Everything you need to know about planning a day trip to the Bastei bridge in Saxon Switzerland

There are some spots on earth that are so stunning, they appear to be a computer-animated and hardly real. The Bastei Bridge in Saxon Switzerland, only a short day trip from Dresden, is one of them: A daredevil bridge spans over a group of 190-meter tall rock needles, while the mighty river Elbe forms a generous bend the background. So insane!

The famous Bastei Bridge in winter - just a short day trip from Dresden
The Bastei Bridge in winter

Seriously guys, if you are visiting Dresden (make sure to read my guide) a quick day tour to Bastei Bridge is a real no-brainer. No matter if you are visiting in summer or winter, the ancient sandstones will impress you like no other! The best part: There isn’t even an entry fee for the national park!

Classic view of the Bastei Bridge in Spring
Classic view of the Bastei Bridge in Spring
Impressive rock formations on the other side of the Bastei bridge
Impressive rock formations on the other side of the Bastei bridge

Here’s what to expect:

Visiting the Bastei Bridge

Another view of the Bastei bridge
Another view of the Bastei bridge

The Bastei Bridge is a truly unique tourist attraction that dates back to the early 19th century. Back then, the first tourists came to admire the awe-inspiring view, and very soon the first wooden bridge was built (1826).

One of the many little viewing platforms on the Bastei Bridge and a beautiful view of Saxon Switzerland
One of the many little viewing platforms on the Bastei Bridge

In 1851 the wooden bridge was replaced with a more durable one built with sandstone. 76 meters long, seven arches and up to 40 meters high – this is the mighty Bastei Bridge. It serves no purpose whatsoever, other than letting tourists admire the panorama of Saxon Switzerland from the various viewpoints. 1,5 million people come to visit each year.

The Bastei Bridge and the remains of castle Neurathen in Saxon Switzerland, near Dresden
Bastei Bridge and remains of castle Neurathen (on the left)

Yet, the Bastei is way older and more important than these numbers suggest. During the medieval times, first mentioned in 1289 AD, a castle abutted the mighty rock needless behind the current Bastei Bridge: The Castle Neurathen (“Felsenburg Neurathen”)

Reconstructed walkways of Castle Neurathen right behind Bastei Bridge in Saxon Switzerland
Reconstructed walkways of Castle Neurathen (and a catapult to the right)

Nothing remains of the original castle these days other than the foundations, as it was built with wood, rather than stone. Not too much is known about the little castle, and sources name it a ruin as early as 1530.

A sketch of how Castle Neurathen once looked like
Sketch of the old castle

Yet archeologists worked hard to convert the scant remains into an open-air museum. Ever since 1984 the ancient walkways are reopened, giving you a little glimpse of what Castle Neurathen must have looked like in ancient times. The Entrance fee is 4 Euros – the only part of the Bastei that is not free.

———

Pick up the Bastei Bridge day-trip guide right after its last sentence, about the entrance fee, and keep writing it.

———

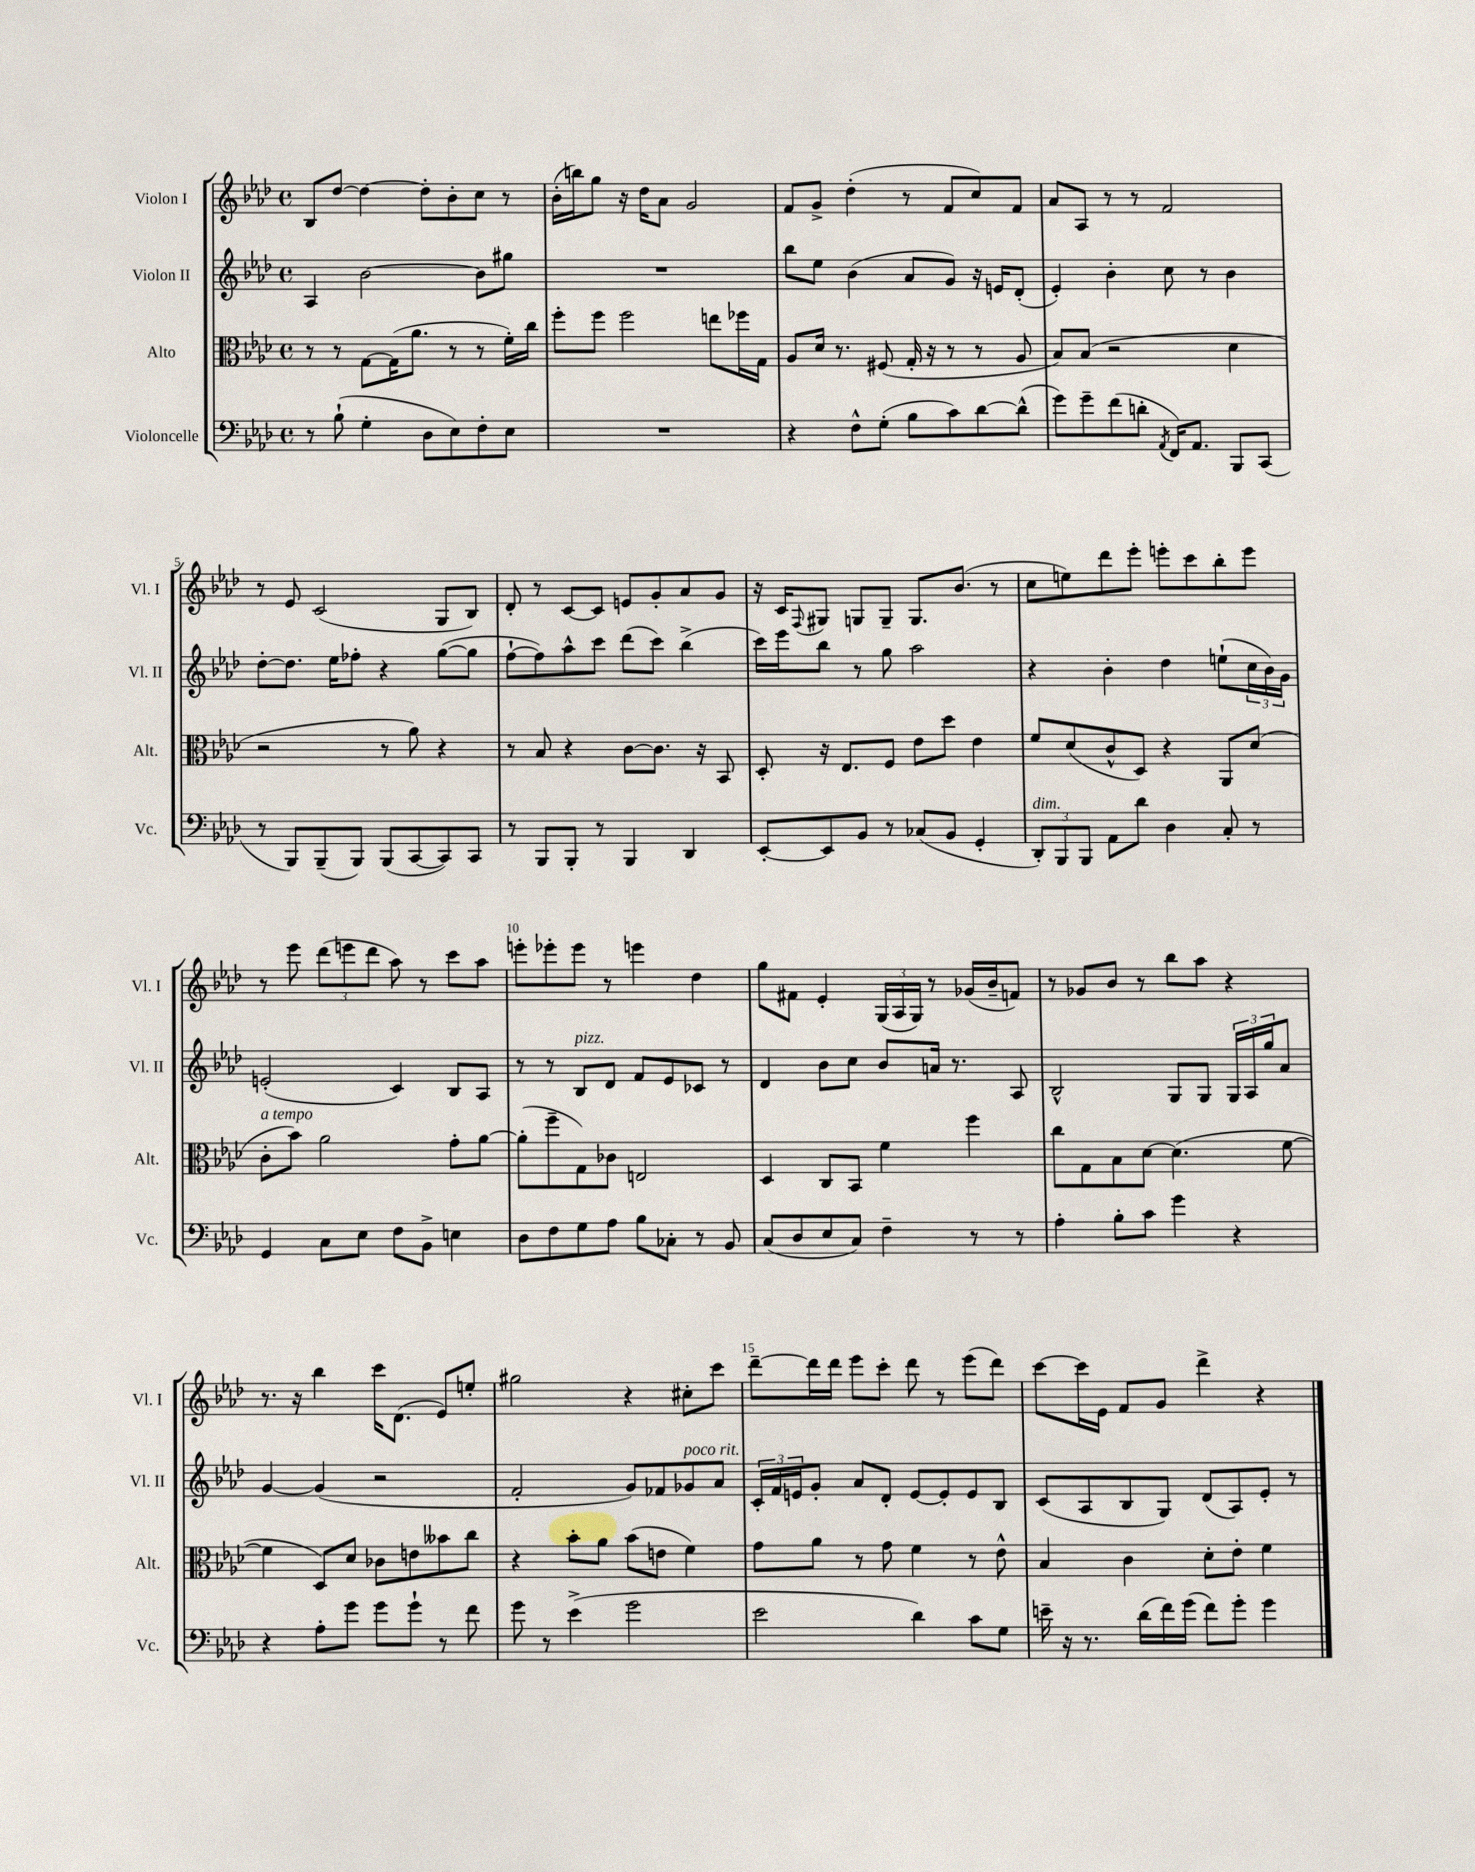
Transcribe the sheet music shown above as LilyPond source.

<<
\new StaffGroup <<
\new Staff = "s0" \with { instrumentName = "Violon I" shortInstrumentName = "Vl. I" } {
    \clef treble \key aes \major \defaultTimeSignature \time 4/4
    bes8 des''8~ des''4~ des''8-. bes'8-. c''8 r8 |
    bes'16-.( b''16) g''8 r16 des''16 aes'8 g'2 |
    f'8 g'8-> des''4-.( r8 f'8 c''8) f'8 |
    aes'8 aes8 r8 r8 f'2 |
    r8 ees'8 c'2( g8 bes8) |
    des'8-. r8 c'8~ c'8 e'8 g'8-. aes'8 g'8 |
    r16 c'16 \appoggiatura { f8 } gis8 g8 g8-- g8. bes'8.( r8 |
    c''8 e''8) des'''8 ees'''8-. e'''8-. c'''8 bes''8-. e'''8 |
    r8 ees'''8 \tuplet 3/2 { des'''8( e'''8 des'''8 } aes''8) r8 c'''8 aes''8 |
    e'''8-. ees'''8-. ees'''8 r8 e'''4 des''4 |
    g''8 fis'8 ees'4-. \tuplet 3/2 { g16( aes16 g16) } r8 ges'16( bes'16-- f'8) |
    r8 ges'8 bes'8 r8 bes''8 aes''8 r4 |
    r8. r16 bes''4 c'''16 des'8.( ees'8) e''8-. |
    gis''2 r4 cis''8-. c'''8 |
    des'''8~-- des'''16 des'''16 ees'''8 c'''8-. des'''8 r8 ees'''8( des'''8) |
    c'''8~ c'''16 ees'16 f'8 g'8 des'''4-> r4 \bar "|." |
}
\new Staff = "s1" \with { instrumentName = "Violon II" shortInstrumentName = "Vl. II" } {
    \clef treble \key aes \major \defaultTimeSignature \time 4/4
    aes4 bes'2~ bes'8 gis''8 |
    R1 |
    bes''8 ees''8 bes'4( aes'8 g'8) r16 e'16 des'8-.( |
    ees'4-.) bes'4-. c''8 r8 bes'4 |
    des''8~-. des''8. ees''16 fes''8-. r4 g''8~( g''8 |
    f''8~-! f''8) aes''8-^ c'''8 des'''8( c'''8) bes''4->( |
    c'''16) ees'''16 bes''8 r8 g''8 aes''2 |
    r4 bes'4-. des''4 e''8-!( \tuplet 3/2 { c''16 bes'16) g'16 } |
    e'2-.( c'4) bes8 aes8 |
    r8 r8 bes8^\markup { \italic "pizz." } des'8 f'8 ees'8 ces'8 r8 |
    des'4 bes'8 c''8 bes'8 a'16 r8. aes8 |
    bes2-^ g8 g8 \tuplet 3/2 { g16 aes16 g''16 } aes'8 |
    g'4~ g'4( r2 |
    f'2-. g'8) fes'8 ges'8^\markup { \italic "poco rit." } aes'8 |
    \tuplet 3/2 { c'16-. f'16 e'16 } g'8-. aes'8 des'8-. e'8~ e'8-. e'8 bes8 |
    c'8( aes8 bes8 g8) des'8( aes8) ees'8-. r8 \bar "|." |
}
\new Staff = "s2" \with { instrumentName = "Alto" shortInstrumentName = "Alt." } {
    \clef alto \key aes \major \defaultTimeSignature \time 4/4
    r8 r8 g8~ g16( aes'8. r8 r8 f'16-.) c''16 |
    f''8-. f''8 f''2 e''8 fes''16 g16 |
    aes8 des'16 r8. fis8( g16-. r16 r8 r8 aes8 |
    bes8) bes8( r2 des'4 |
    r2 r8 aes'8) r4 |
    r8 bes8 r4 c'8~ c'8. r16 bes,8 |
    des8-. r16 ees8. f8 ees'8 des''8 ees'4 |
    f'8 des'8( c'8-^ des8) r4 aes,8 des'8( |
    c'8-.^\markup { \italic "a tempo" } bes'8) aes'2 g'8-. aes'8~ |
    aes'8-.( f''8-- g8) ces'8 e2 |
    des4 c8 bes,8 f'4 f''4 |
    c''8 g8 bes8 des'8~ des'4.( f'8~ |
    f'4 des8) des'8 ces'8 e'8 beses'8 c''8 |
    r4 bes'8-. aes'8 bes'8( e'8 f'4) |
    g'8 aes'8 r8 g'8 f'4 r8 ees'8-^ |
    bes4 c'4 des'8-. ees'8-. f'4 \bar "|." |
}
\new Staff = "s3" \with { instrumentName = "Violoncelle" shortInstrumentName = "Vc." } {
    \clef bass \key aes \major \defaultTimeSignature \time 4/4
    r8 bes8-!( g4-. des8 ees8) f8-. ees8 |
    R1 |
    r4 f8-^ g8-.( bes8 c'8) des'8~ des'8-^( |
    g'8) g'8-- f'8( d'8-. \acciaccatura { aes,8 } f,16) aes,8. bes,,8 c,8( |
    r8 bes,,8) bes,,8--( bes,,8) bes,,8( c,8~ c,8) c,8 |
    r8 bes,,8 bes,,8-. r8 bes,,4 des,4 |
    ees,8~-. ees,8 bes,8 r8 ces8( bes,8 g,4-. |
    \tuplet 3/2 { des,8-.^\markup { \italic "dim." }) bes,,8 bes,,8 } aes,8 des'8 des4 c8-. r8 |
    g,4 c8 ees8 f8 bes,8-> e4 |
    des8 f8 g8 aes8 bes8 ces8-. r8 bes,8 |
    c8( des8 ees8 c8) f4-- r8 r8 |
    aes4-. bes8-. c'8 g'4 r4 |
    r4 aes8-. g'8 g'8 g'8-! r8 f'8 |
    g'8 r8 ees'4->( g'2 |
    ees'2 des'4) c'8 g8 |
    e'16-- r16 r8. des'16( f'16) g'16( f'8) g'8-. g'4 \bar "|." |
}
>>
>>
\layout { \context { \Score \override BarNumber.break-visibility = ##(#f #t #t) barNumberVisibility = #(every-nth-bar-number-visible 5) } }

———

Final result:
One of many iron walkways in Castle Neurathen, bastei bridge

Fun fact: The name Bastei derives from an Italian word “bastia“, which means bulwark (and bastia derives from the Germanic word bastjan, to build).

View of the River Elbe from bastei bridge
View of the River Elbe

I want to be quite honest with you, though. The main reason to visit the Bastei Bridge are the views and not the castle. While walking the actual bridge is fun, there are also a couple of promontories where you can catch a magnificent view of the valley of the River Elbe.

View of the River Elbe from Bastei Bridge only a short day trip from Dresden
View from one of the lower viewpoints

Actually, this is why hiking all the way to the top is recommended, though it is entirely feasible to walk a bit down from the top – the best viewpoints of the valley below are, quite unsurprising, at the very top.

The famous Bastei viewing platform
The famous Bastei panorama platform (now closed)

There used to be quite a famous panorama platform at the very top as well. The platform is still there, but ever since 2016 it’s been closed for tourists as the rock below appears to be unstable. There are plans to build a new platform, but construction will probably start no earlier than 2022. In all earnest, the view is almost as good from 10 meters back, so it’s no big worry.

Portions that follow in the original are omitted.